Ross Thomas was born 19 February 1926, and died 18 December 1995.
Ross Thomas On Writing His First Novel
‘Let’s say that you have written your first novel and have had it nicely typed. Now what do you do with it? Do you try to secure the services of an agent? Do you shyly ask someone to read it–other than your perspicacious typist? Or do you simply bundle it off to Harper’s or Knopf and hope for the best?
I didn’t have the slightest idea of what to do. So I called a friend of mine who had published a novel that had sunk almost immediately from sight. Still, he was the only novelist I knew. So I informed him, rather diffidently, that I, too, had written a novel and now needed advice and counsel. In other words, what now?

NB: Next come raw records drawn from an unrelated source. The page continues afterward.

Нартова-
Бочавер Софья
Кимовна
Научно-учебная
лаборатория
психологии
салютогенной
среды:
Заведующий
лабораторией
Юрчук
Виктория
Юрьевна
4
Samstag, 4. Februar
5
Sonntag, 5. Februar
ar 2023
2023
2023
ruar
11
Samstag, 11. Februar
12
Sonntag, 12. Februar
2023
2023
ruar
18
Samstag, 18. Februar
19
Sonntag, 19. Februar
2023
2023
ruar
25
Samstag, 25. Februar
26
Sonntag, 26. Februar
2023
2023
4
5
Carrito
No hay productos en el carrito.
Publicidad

I still remember the long silence over the phone. Then the deep sigh. And then the advice: “Well, first,” he said, “you get yourself some brown paper and some string, wrap it all up, and mail it to William Morrow and Company. And then you might write a letter to let them know it’s coming.

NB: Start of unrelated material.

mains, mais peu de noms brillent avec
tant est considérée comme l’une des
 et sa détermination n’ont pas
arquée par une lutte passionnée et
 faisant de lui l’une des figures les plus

And that’s what I did. A month later I received a post card acknowledging that William Morrow and Company had indeed received my MS–an abbreviation that I interpreted to mean masterpiece.’ (Spywrite.com)
Ross Thomas was an American author of crime fiction. He wrote witty thrillers that exposed the mechanisms of professional politics. Stephen King called him “the Jane Austen of political espionage”. Thomas’s debut novel, The Cold War Swap introduced his characters McCorkle and Padillo, and won a 1967 Edgar Award for Best First Novel. Briarpatch won the 1985 Edgar for Best Novel. He was the winner of the inaugural Gumshoe Lifetime Achievement Award. He penned over 25 critically acclaimed novels. He also wrote under the name Oliver Bleeck.